Indoor and outdoor scene photos
+ + +

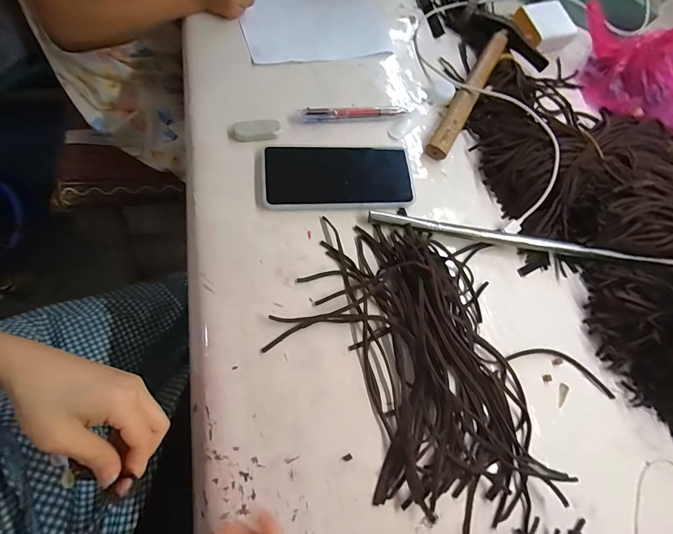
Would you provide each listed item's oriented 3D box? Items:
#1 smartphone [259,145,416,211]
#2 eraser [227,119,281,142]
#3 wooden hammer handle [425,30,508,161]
[{"bbox_3d":[0.001,-0.105,0.391,0.164,0.015,0.080,-2,71,-9],"label":"smartphone"},{"bbox_3d":[-0.092,-0.154,0.405,0.057,0.010,0.023,-7,72,-11],"label":"eraser"},{"bbox_3d":[0.170,-0.224,0.458,0.027,0.021,0.222,30,69,3],"label":"wooden hammer handle"}]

+ + +

* Task description:
Write the entries above out in full, exactly, with no images.

* Expected output:
Would you provide each listed item's oriented 3D box? Items:
#1 smartphone [259,145,416,211]
#2 eraser [227,119,281,142]
#3 wooden hammer handle [425,30,508,161]
[{"bbox_3d":[0.001,-0.105,0.391,0.164,0.015,0.080,-2,71,-9],"label":"smartphone"},{"bbox_3d":[-0.092,-0.154,0.405,0.057,0.010,0.023,-7,72,-11],"label":"eraser"},{"bbox_3d":[0.170,-0.224,0.458,0.027,0.021,0.222,30,69,3],"label":"wooden hammer handle"}]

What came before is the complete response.